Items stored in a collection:
------------------------------------

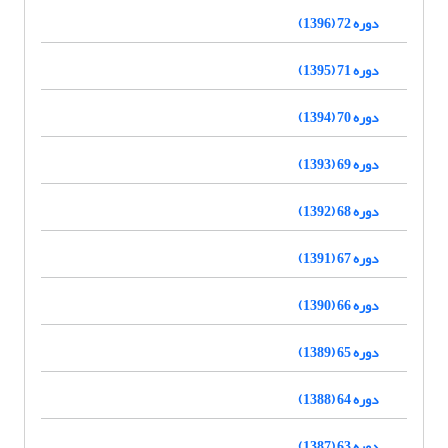
دوره 72 (1396)
دوره 71 (1395)
دوره 70 (1394)
دوره 69 (1393)
دوره 68 (1392)
دوره 67 (1391)
دوره 66 (1390)
دوره 65 (1389)
دوره 64 (1388)
دوره 63 (1387)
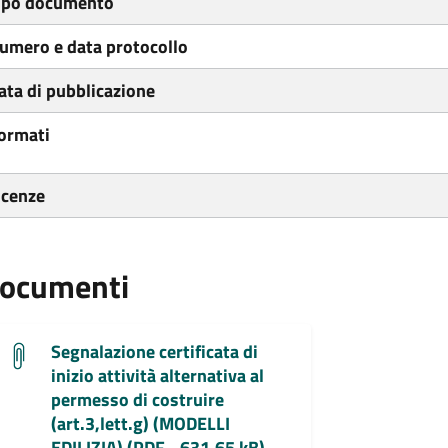
ipo documento
umero e data protocollo
ata di pubblicazione
ormati
icenze
ocumenti
Segnalazione certificata di
inizio attività alternativa al
permesso di costruire
(art.3,lett.g) (MODELLI
EDILIZIA) (PDF - 631.65 kB)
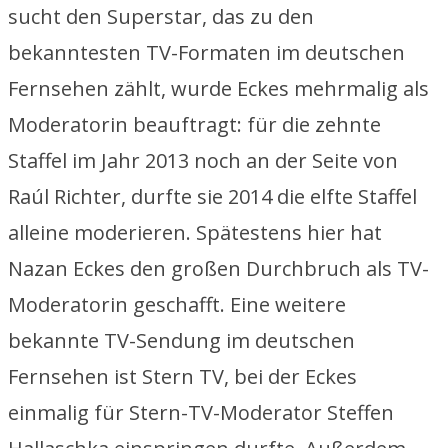
sucht den Superstar, das zu den
bekanntesten TV-Formaten im deutschen
Fernsehen zählt, wurde Eckes mehrmalig als
Moderatorin beauftragt: für die zehnte
Staffel im Jahr 2013 noch an der Seite von
Raúl Richter, durfte sie 2014 die elfte Staffel
alleine moderieren. Spätestens hier hat
Nazan Eckes den großen Durchbruch als TV-
Moderatorin geschafft. Eine weitere
bekannte TV-Sendung im deutschen
Fernsehen ist Stern TV, bei der Eckes
einmalig für Stern-TV-Moderator Steffen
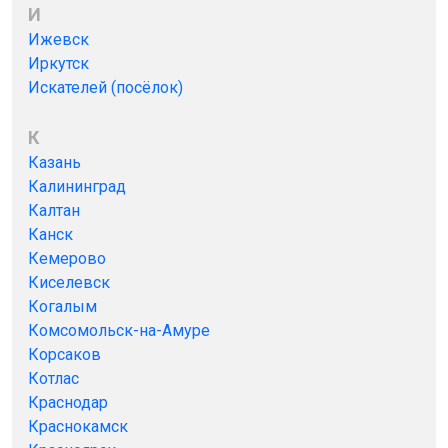
И
Ижевск
Иркутск
Искателей (посёлок)
К
Казань
Калининград
Калтан
Канск
Кемерово
Киселевск
Когалым
Комсомольск-на-Амуре
Корсаков
Котлас
Краснодар
Краснокамск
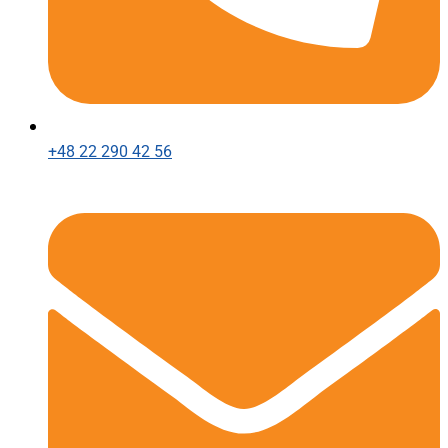
+48 22 290 42 56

------------------------------------

- [Assigned task]:
Extract every line of text read from the pages in the material above and reproduce each one character for character. Leave out the picture markers.

- [Exercise response]:
دوره 72 (1396)
دوره 71 (1395)
دوره 70 (1394)
دوره 69 (1393)
دوره 68 (1392)
دوره 67 (1391)
دوره 66 (1390)
دوره 65 (1389)
دوره 64 (1388)
دوره 63 (1387)
ipo documento
umero e data protocollo
ata di pubblicazione
ormati
icenze
ocumenti
Segnalazione certificata di
inizio attività alternativa al
permesso di costruire
(art.3,lett.g) (MODELLI
EDILIZIA) (PDF - 631.65 kB)
sucht den Superstar, das zu den
bekanntesten TV-Formaten im deutschen
Fernsehen zählt, wurde Eckes mehrmalig als
Moderatorin beauftragt: für die zehnte
Staffel im Jahr 2013 noch an der Seite von
Raúl Richter, durfte sie 2014 die elfte Staffel
alleine moderieren. Spätestens hier hat
Nazan Eckes den großen Durchbruch als TV-
Moderatorin geschafft. Eine weitere
bekannte TV-Sendung im deutschen
Fernsehen ist Stern TV, bei der Eckes
einmalig für Stern-TV-Moderator Steffen
И
Ижевск
Иркутск
Искателей (посёлок)
К
Казань
Калининград
Калтан
Канск
Кемерово
Киселевск
Когалым
Комсомольск-на-Амуре
Корсаков
Котлас
Краснодар
Краснокамск
+48 22 290 42 56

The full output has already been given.